### Exercise requirements:
Every line in the data below from the one containing "vfov_deg: 51.3" down to the one containing "exposure_s: 1/1000", both included, must be retyped exactly; no other line is to appear.

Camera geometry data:
============

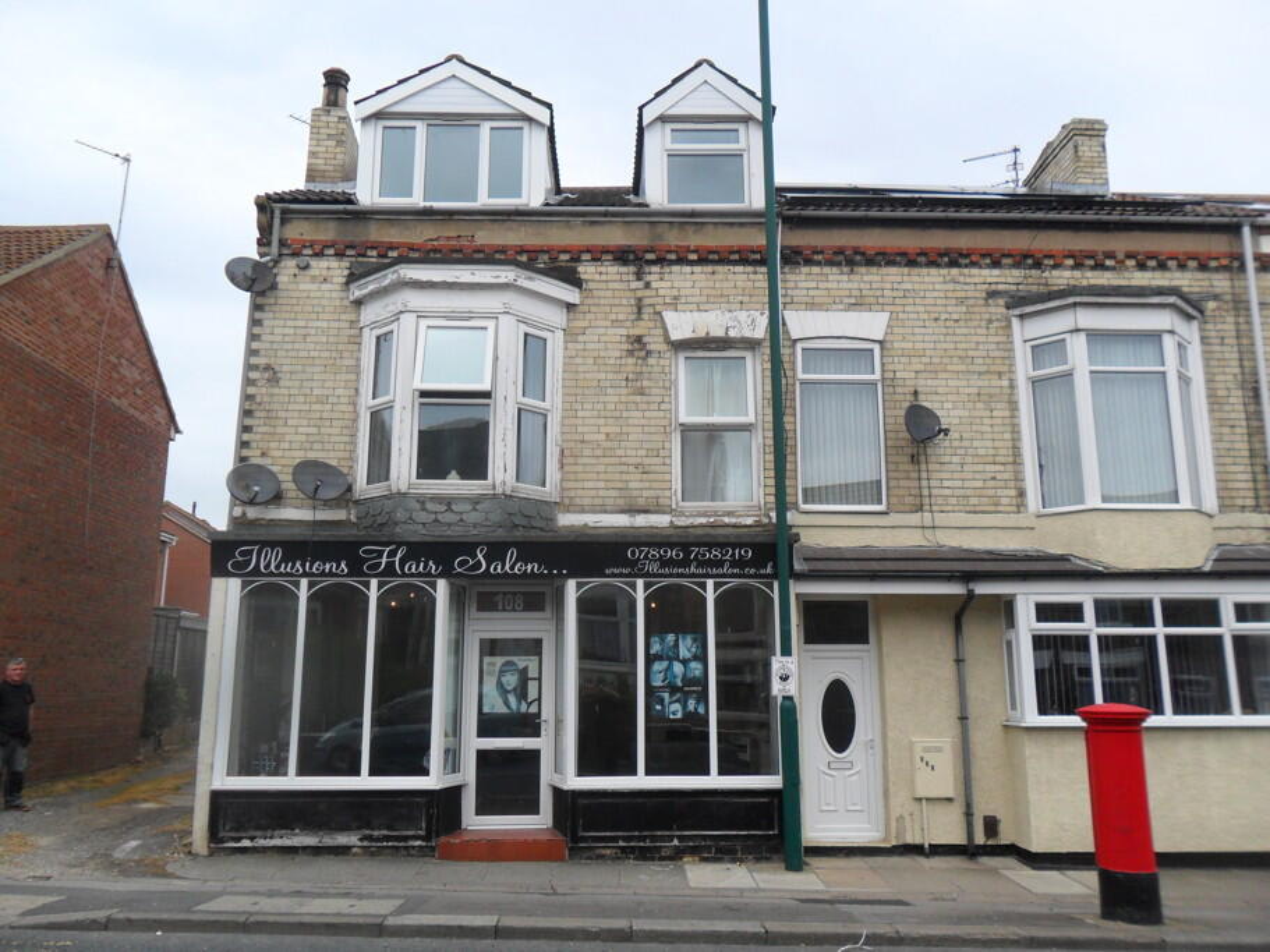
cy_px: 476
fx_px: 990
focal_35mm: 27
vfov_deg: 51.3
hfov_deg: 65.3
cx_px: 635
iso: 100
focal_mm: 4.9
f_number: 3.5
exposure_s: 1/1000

============

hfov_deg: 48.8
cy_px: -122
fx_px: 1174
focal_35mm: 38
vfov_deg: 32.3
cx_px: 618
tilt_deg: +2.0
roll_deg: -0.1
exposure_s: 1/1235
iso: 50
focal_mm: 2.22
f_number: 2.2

============

### Exercise answer:
vfov_deg: 51.3
hfov_deg: 65.3
cx_px: 635
iso: 100
focal_mm: 4.9
f_number: 3.5
exposure_s: 1/1000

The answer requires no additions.